Ce que je possède ou possédera sera mon bonheur. Le futur n’a jamais eu d’avenir puisqu’il y a des siècles on a amélioré la vie de l’Homme  par l’esclavage. Et cet esclavage continue sous une autre forme.  Ce cher esclavage a pour nom travail. Le progrès (sic) consiste à travailler pour quelqu’un d’autre ou quelque chose d’autre sans travailler pour NOUS.

On ne peut pas être soi-disant intelligent et insensible. On ne peut pas inventer et créer davantage de technologie et s’émerveiller si nous ne pouvons nous émerveiller de la Vie.

Il se pourrait alors, qu’à force d’insister, l’Homme finira par créer l’ultime machine qui sera son dieu. Le Dieu de tous les petits dieux de la robotisation et de la fascination de ce qui n’existe pas dans la nature. Nous avons présentement enclenché cette démarche par une fascination dépassant tout entendement. Tel un enfant ébloui par son jeu devant un miroir.

Personne n’est une île. Mais la Terre dans l’Univers – pour le moment- oui. Et nous sommes tous de petits Robinson tentant de survivre à la menace la plus dangereuse: le un en combat contre le nous.  Le communisme n’est pas un système, c’est un état inconscient mal interprété et passé au tamis des société pour tenter d’expliquer cette relation de la vie à la Vie. Du un au nous. Sans différence réelle sauf dans les apparences de parcours.

Nous confondons l’amour qui est un acte réel envers la Vie et le sentimentalisme égotique.  Et c’est la raison pour laquelle les commandants des camps de prisonniers aiment leurs chiens et ne voudraient pour rien au monde les brûler. Oui, dans le courant de l’histoire de l’humanité,  certains en ont mangé. Ils n’avaient pas le choix. Nous avons maintenant le choix de nourrir un chat et la possibilité de nourrir les humains tant du point de vue matériel que spirituel.

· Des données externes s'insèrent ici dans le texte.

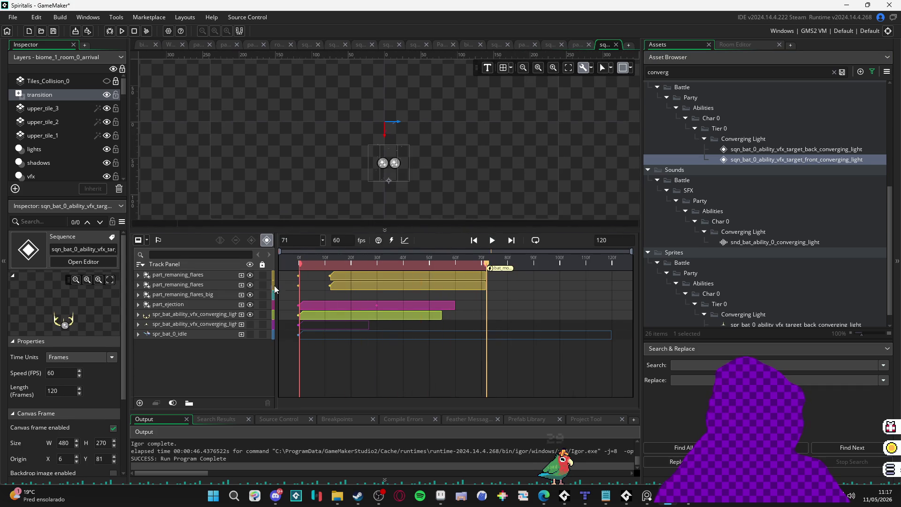
click(199, 276)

Dans notre monde actuel on peut aimer à un point tel la richesse, son bateau, son auto, son chat – que l’on croit posséder-, son pouvoir, au point de brûler au feu de la technologie et d’une économie affolée et ignorante des sources même de sa nécessité.

Il y a des gens bien qui ne brûleraient jamais leur bateau de croisière ou leur chien. Mais il n’est pas certain que si l’esclave est lointain, dans un pays loin de chez-vous, il n’aura aucun remord à choisir.

On ne peut être en vie et choisir de ne pas cultiver la Vie. Mais aujourd’hui on le peut. Comme on prend soin d’un moteur de tondeuse… Voire de la couleur de la tondeuse.